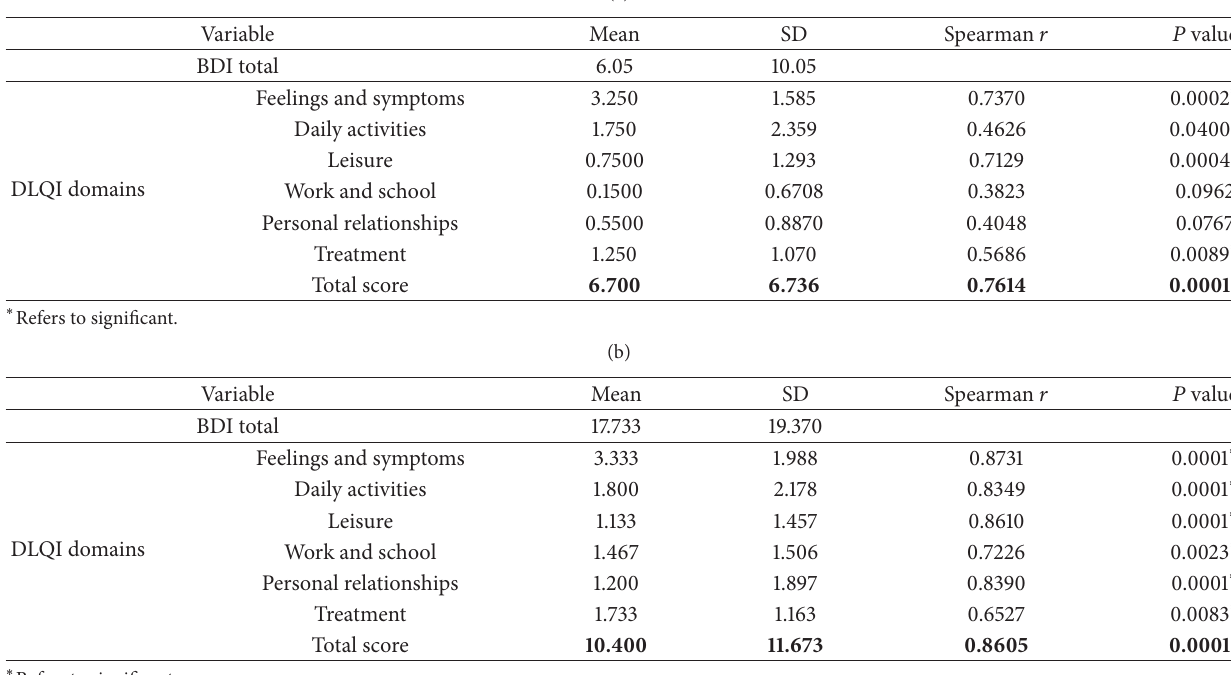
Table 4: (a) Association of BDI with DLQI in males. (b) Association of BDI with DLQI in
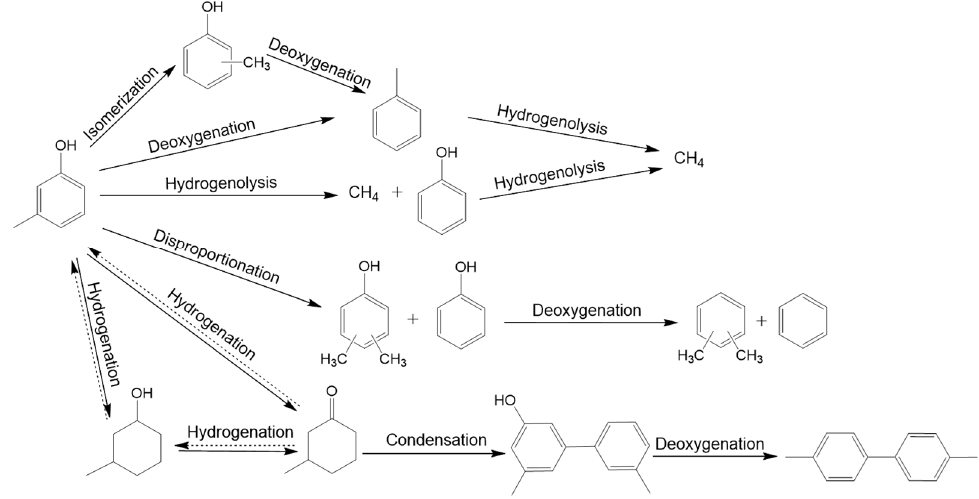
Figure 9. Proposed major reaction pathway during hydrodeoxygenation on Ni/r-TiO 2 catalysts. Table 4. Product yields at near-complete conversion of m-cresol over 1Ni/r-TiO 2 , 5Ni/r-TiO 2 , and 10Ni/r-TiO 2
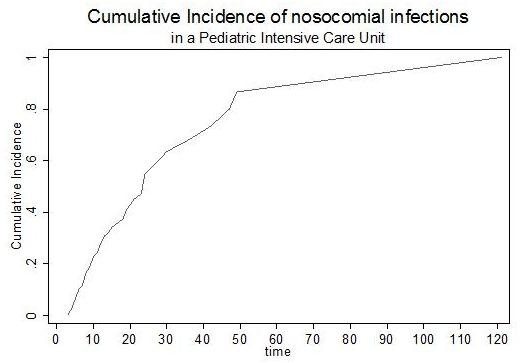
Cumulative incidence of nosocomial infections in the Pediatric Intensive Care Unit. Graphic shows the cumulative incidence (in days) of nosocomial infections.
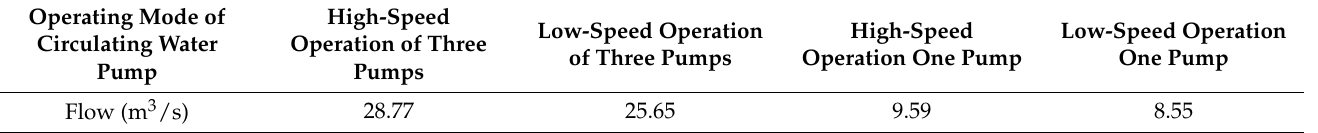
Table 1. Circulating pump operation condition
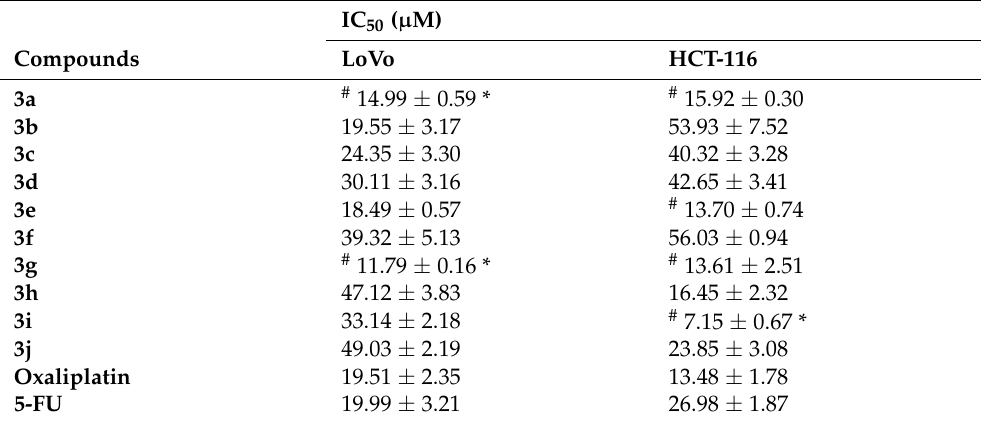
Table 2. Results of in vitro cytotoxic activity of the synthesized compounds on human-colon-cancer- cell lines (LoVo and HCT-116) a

---

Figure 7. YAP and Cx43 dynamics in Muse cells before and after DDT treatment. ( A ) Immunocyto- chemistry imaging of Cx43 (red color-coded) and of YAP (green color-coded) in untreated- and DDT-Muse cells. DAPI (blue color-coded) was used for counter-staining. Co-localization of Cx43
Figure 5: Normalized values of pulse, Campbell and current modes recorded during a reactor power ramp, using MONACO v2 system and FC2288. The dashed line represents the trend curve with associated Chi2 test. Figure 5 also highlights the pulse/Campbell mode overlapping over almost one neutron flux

→ **Exercise brief**:
Note which lines carry the word "Table" in the material, then copy each of them.

→ **Solution**:
Table 4: (a) Association of BDI with DLQI in males. (b) Association of BDI with DLQI in
Figure 9. Proposed major reaction pathway during hydrodeoxygenation on Ni/r-TiO 2 catalysts. Table 4. Product yields at near-complete conversion of m-cresol over 1Ni/r-TiO 2 , 5Ni/r-TiO 2 , and 10Ni/r-TiO 2
Table 1. Circulating pump operation condition
Table 2. Results of in vitro cytotoxic activity of the synthesized compounds on human-colon-cancer- cell lines (LoVo and HCT-116) a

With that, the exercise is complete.